We actually need this feature in electron, as many of us don't want to expose our commercial level software code to anyone else. Here is a guy I found who is able to do this but I am not completely able to understand that how he is doing all this but he actually able to encode asar file. Link: https://github.com/toyobayashi/electron-asar-encrypt-demo
Easy, Cheap, Secure. Pick two.
Point is, Electron makes it very easy to hit the ground running with a functional desktop app with tools web developers are used to (Easy & Cheap). If you want to add "Secure" in to the mix, you have to forego one of the other two (or, perhaps both); there is no solution that works easily, cheaply and securely.

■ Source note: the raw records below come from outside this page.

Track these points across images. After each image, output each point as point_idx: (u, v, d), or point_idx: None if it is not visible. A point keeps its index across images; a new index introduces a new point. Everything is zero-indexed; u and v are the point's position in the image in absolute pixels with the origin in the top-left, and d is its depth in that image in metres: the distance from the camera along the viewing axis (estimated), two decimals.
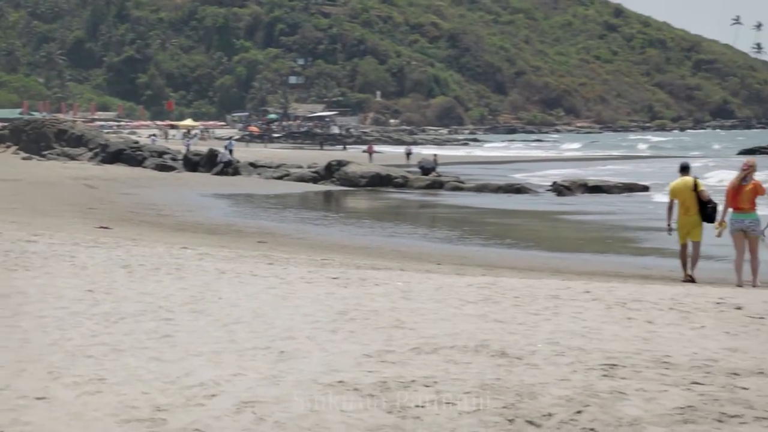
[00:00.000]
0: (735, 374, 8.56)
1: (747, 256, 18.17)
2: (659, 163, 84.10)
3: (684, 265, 19.01)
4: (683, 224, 19.00)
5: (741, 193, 17.73)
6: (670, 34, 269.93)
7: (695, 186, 18.94)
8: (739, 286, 17.43)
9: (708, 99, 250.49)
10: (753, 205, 17.72)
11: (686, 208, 18.94)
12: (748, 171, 17.86)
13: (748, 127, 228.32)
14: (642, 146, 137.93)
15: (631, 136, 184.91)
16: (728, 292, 15.27)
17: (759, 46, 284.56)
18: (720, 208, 18.80)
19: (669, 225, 19.27)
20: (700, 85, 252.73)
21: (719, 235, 18.32)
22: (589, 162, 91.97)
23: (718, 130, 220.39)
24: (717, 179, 49.50)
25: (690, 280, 18.71)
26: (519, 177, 65.44)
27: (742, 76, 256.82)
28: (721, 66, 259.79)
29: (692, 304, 13.07)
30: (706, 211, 18.81)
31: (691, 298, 13.75)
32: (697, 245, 19.01)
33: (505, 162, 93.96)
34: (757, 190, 17.67)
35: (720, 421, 7.08)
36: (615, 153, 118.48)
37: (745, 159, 18.95)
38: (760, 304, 13.10)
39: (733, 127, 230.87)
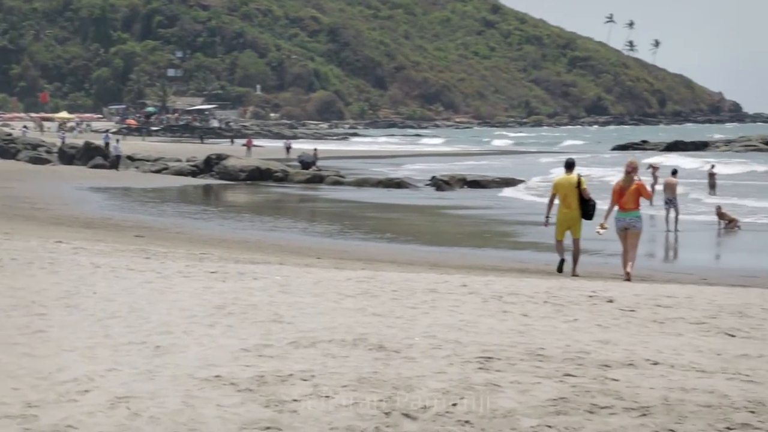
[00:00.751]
0: (606, 366, 8.74)
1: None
2: (528, 158, 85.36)
3: (560, 251, 19.32)
4: (564, 219, 19.41)
5: (626, 193, 18.31)
6: (546, 31, 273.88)
7: (579, 183, 19.35)
8: (627, 279, 17.91)
9: (583, 95, 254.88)
10: (637, 204, 18.34)
11: (567, 204, 19.34)
12: (632, 172, 18.43)
13: (622, 124, 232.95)
14: (497, 142, 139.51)
15: (496, 131, 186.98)
16: (601, 285, 15.59)
17: (631, 44, 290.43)
18: (598, 205, 19.33)
19: (548, 217, 19.67)
20: (576, 82, 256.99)
21: (601, 234, 18.80)
22: (466, 157, 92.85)
23: (595, 126, 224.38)
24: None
25: (558, 270, 19.16)
26: (397, 171, 65.74)
27: (615, 74, 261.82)
28: (596, 63, 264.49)
29: (566, 297, 13.31)
30: (587, 208, 19.27)
31: (565, 291, 14.00)
32: (577, 241, 19.44)
33: (386, 157, 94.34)
34: (641, 191, 18.29)
35: (591, 412, 7.22)
36: (474, 148, 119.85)
37: (628, 159, 19.63)
38: (631, 297, 13.40)
39: (607, 123, 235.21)
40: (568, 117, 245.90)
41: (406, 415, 7.02)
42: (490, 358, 8.91)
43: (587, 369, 8.61)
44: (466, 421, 6.92)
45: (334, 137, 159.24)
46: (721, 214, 30.77)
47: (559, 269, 19.18)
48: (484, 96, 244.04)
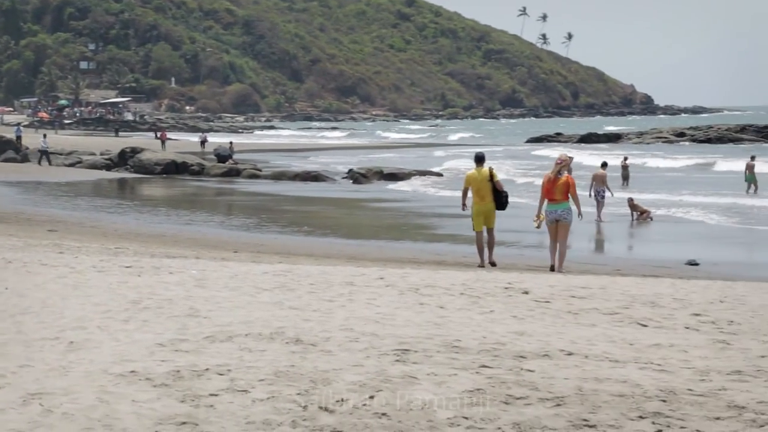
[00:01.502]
0: (522, 357, 8.83)
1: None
2: (422, 151, 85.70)
3: (480, 251, 19.58)
4: (479, 212, 19.67)
5: (555, 186, 18.67)
6: (461, 24, 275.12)
7: (491, 176, 19.64)
8: (552, 269, 18.37)
9: (498, 88, 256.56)
10: (566, 196, 18.70)
11: (481, 197, 19.63)
12: (562, 165, 18.84)
13: (536, 116, 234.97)
14: (388, 134, 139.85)
15: (389, 126, 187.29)
16: (516, 276, 15.74)
17: (545, 37, 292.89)
18: (510, 199, 19.61)
19: (464, 204, 20.00)
20: (491, 75, 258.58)
21: (539, 226, 19.18)
22: (384, 149, 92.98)
23: (510, 119, 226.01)
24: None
25: (482, 266, 19.30)
26: (310, 164, 65.66)
27: (529, 66, 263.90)
28: (510, 56, 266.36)
29: (482, 289, 13.41)
30: (501, 199, 19.58)
31: (481, 283, 14.10)
32: (492, 231, 19.67)
33: (302, 150, 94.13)
34: (570, 187, 18.67)
35: (506, 403, 7.29)
36: (377, 141, 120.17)
37: (558, 155, 19.99)
38: (546, 288, 13.54)
39: (522, 115, 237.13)
40: (483, 109, 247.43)
41: (323, 409, 7.02)
42: (406, 350, 8.95)
43: (503, 360, 8.69)
44: (383, 414, 6.94)
45: (251, 130, 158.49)
46: (633, 206, 31.20)
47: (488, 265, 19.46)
48: (400, 89, 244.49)
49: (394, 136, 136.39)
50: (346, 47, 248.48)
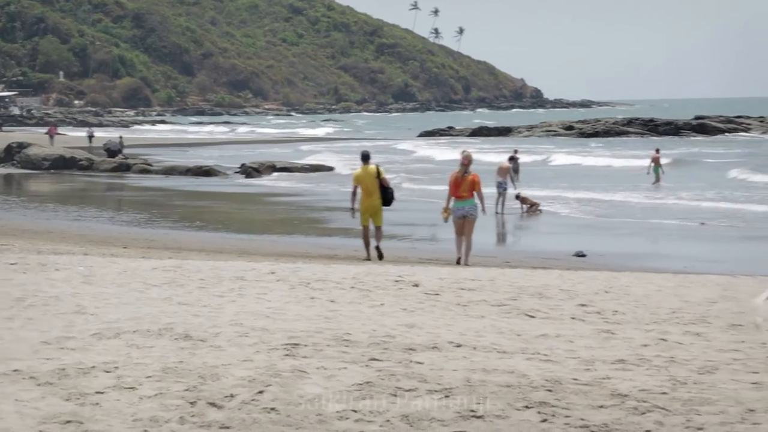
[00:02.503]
0: (411, 350, 8.89)
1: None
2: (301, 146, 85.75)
3: (367, 245, 19.92)
4: (367, 207, 20.22)
5: (462, 184, 19.29)
6: (353, 18, 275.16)
7: (378, 173, 20.24)
8: (458, 263, 18.81)
9: (390, 82, 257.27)
10: (471, 193, 19.35)
11: (369, 193, 20.21)
12: (467, 164, 19.39)
13: (428, 110, 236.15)
14: (242, 129, 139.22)
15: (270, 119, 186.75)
16: (407, 270, 15.83)
17: (437, 31, 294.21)
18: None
19: (353, 208, 20.47)
20: (383, 69, 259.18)
21: (446, 220, 19.65)
22: (270, 144, 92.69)
23: (399, 113, 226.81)
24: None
25: (369, 259, 19.56)
26: (207, 159, 65.15)
27: (422, 60, 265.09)
28: (402, 50, 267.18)
29: (373, 282, 13.47)
30: (387, 195, 20.23)
31: (372, 276, 14.16)
32: (379, 228, 20.29)
33: (195, 144, 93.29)
34: (475, 183, 19.27)
35: (395, 395, 7.33)
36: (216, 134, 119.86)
37: (461, 152, 20.38)
38: (435, 281, 13.65)
39: (414, 109, 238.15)
40: (376, 103, 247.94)
41: (212, 404, 6.99)
42: (296, 344, 8.95)
43: (392, 353, 8.74)
44: (272, 409, 6.93)
45: (141, 124, 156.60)
46: (523, 199, 31.60)
47: (375, 258, 19.71)
48: (293, 83, 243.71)
49: (271, 131, 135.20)
50: (239, 41, 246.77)
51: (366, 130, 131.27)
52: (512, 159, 35.66)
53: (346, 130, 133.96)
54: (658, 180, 41.03)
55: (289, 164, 54.06)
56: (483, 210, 19.68)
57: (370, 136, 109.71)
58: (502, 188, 31.55)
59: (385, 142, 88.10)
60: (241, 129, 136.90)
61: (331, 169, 53.68)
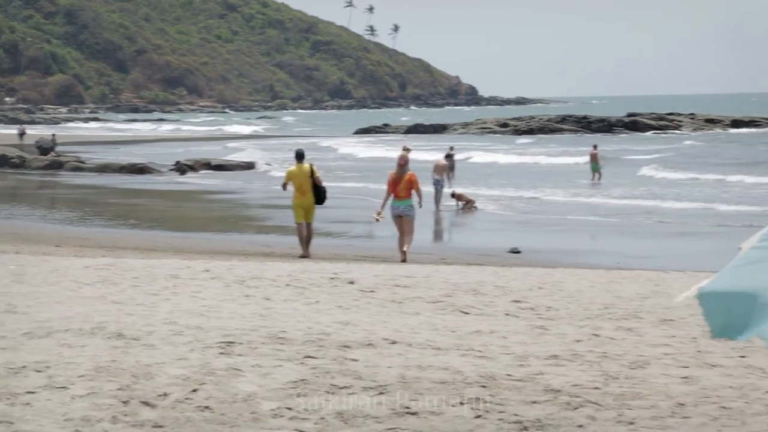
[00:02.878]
0: (346, 347, 8.90)
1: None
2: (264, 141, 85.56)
3: (302, 241, 20.08)
4: (300, 205, 20.50)
5: (399, 183, 19.63)
6: (288, 15, 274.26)
7: (312, 172, 20.52)
8: (403, 261, 18.91)
9: (326, 79, 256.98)
10: (409, 193, 19.68)
11: (302, 191, 20.50)
12: (404, 164, 19.76)
13: (364, 107, 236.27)
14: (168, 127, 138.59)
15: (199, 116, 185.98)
16: (343, 267, 15.84)
17: (372, 29, 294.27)
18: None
19: (284, 186, 20.83)
20: (319, 66, 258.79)
21: (378, 220, 19.98)
22: (213, 141, 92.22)
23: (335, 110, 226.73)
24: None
25: (306, 256, 19.64)
26: (141, 156, 64.64)
27: (357, 58, 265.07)
28: (338, 47, 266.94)
29: (308, 279, 13.45)
30: (320, 194, 20.52)
31: (307, 274, 14.15)
32: (310, 225, 20.54)
33: (129, 142, 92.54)
34: (413, 182, 19.60)
35: (331, 393, 7.34)
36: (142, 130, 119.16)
37: (399, 153, 20.60)
38: (371, 278, 13.67)
39: (350, 106, 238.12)
40: (312, 101, 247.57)
41: (145, 403, 6.95)
42: (231, 342, 8.92)
43: (328, 350, 8.74)
44: (206, 407, 6.91)
45: (74, 121, 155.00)
46: (458, 196, 31.73)
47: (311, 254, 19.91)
48: (227, 80, 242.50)
49: (199, 128, 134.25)
50: (173, 38, 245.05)
51: (295, 128, 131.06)
52: (448, 156, 35.83)
53: (275, 127, 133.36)
54: (598, 176, 41.48)
55: (224, 161, 53.79)
56: (420, 204, 19.97)
57: (299, 133, 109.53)
58: (439, 185, 31.71)
59: (315, 139, 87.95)
60: (167, 127, 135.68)
61: (268, 165, 53.52)
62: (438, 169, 32.23)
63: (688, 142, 70.14)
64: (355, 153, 66.86)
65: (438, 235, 28.16)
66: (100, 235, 25.40)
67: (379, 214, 19.84)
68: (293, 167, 20.71)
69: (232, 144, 79.08)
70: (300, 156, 20.74)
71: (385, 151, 61.79)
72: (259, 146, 74.02)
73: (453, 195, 31.79)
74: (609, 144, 66.73)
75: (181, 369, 7.86)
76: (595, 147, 43.11)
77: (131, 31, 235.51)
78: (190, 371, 7.80)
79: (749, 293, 4.59)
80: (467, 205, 31.58)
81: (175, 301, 11.26)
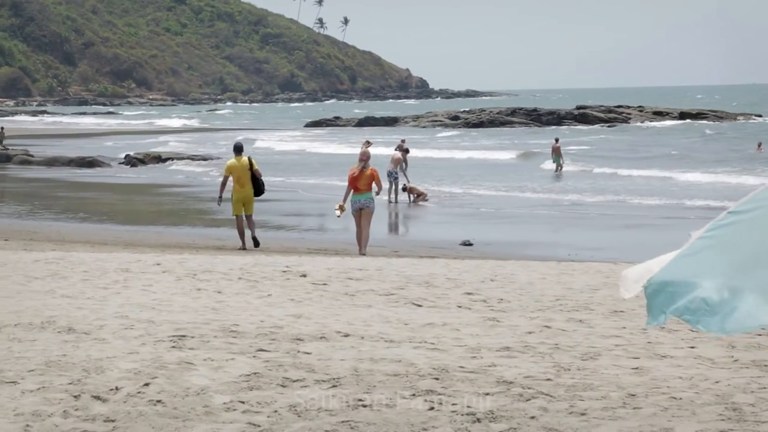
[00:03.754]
0: (299, 340, 8.89)
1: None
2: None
3: (241, 234, 20.30)
4: (239, 198, 20.70)
5: (360, 178, 19.85)
6: (237, 7, 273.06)
7: (251, 165, 20.73)
8: (363, 254, 19.02)
9: (276, 72, 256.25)
10: (369, 187, 19.94)
11: (242, 184, 20.69)
12: (365, 160, 20.02)
13: (315, 100, 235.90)
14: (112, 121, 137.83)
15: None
16: (295, 260, 15.81)
17: (321, 21, 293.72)
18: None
19: (221, 197, 21.08)
20: (269, 59, 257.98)
21: (339, 215, 20.07)
22: (157, 134, 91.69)
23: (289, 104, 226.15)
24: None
25: (244, 248, 19.75)
26: (90, 150, 64.15)
27: (307, 51, 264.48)
28: (288, 40, 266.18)
29: (260, 273, 13.42)
30: (259, 186, 20.77)
31: (260, 267, 14.11)
32: (251, 217, 20.69)
33: (77, 135, 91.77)
34: (375, 178, 19.88)
35: (283, 386, 7.33)
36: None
37: (361, 149, 21.22)
38: (324, 271, 13.66)
39: (300, 99, 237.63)
40: (262, 94, 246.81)
41: (96, 398, 6.90)
42: (183, 336, 8.88)
43: (280, 343, 8.73)
44: (158, 401, 6.87)
45: (21, 114, 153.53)
46: (410, 189, 31.79)
47: (251, 247, 19.99)
48: (177, 73, 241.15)
49: (134, 122, 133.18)
50: (121, 30, 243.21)
51: (226, 120, 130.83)
52: (401, 148, 35.91)
53: (215, 121, 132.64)
54: (560, 168, 42.19)
55: (174, 155, 53.51)
56: (378, 192, 20.23)
57: (229, 126, 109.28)
58: (392, 177, 31.79)
59: (246, 133, 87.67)
60: (112, 121, 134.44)
61: (219, 158, 53.36)
62: (393, 161, 32.34)
63: (602, 136, 71.19)
64: (272, 147, 67.15)
65: (391, 227, 28.19)
66: (49, 228, 25.19)
67: (340, 207, 19.98)
68: (232, 160, 20.83)
69: (163, 137, 78.71)
70: (238, 149, 20.92)
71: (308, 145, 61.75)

I'm not an Electron contributor, but I have spent a lot of time with this "feature".
Here are the problems that need solving to do this:
Ensure ASAR integrity
We need to ensure that the ASAR does not have code in it that it wasn't shipped with. The obvious choice is to use traditional RSA signatures (fast and proven), so you would embed a per-application public key in the final application, checksum the ASAR, and sign it with a per-application private key at build time, and then verify the checksum and its signature at runtime. The problems with this is that it's relatively trivial to find the embedded public key, replace it with your own, and re-sign the ASAR with the corresponding private key (after you've made whatever modifications, malicious or otherwise, that you need to) and redistribute it. It's also trivial to lift the ASAR from one application and run it in your own, so it doesn't matter that it has retained integrity.
Ensure ASAR authenticity
We need to ensure that the ASAR has been produced by whom it pertains to have been produced by. As above, but with a check on the public key to make sure it's the one we expect, but you have the same problem, the bit that checks the public key is not immutable and can be tampered with (and the ASAR can be lifted in to another Electron application, thus bypassing this check entirely)
Ensure ASAR privacy
The solution here is to use an encryption cipher of some kind on the way in to the ASAR. If the user has to provide the key at runtime, this is kind of do-able, however, once the "stuff" is unencrypted, it exists unencrypted in memory and can be fetched relatively easily. In the other case, where the user doesn't need to provide anything, and the means to decrypt are hidden in the application, it doesn't take a lot for an attacker to find the key and do the decryption themselves outside of the application, thus revealing all the stuff you wanted to keep secret.
The fact remains that the application must be shipped with everything it needs to authenticate, verify integrity, and decrypt the ASAR, so any measures that you could put in place are easily circumvented, and the tools/skills to protect authenticity, integrity and privacy checks are not easy to use, nor are they cheap.
I hope some of the core members of Electron, get involved as this is really a very important feature. @MarshallOfSound
I'd personally be OK with just the ability to use signed node snapshots like nw.js provides. That alone provides a level of tampering detection I kinda sorta legally require to use Electron? We just can't afford to handle HIPAA data -or other sensitive things- securely without some kind of ability to tell wether or not our application has been compromised.
Try https://obfuscator.io/ for a true obfuscator with debug protection and self defending code.
I found another solution for encrypting files, it is a bit complex and may not work perfectly for all projects but it has a great capability to hide the code in the form of byte code. Further help is provided here: https://stackoverflow.com/a/68710667/7352827
Try https://obfuscator.io/ for a true obfuscator with debug protection and self defending code.
Card stealer on this link, be careful!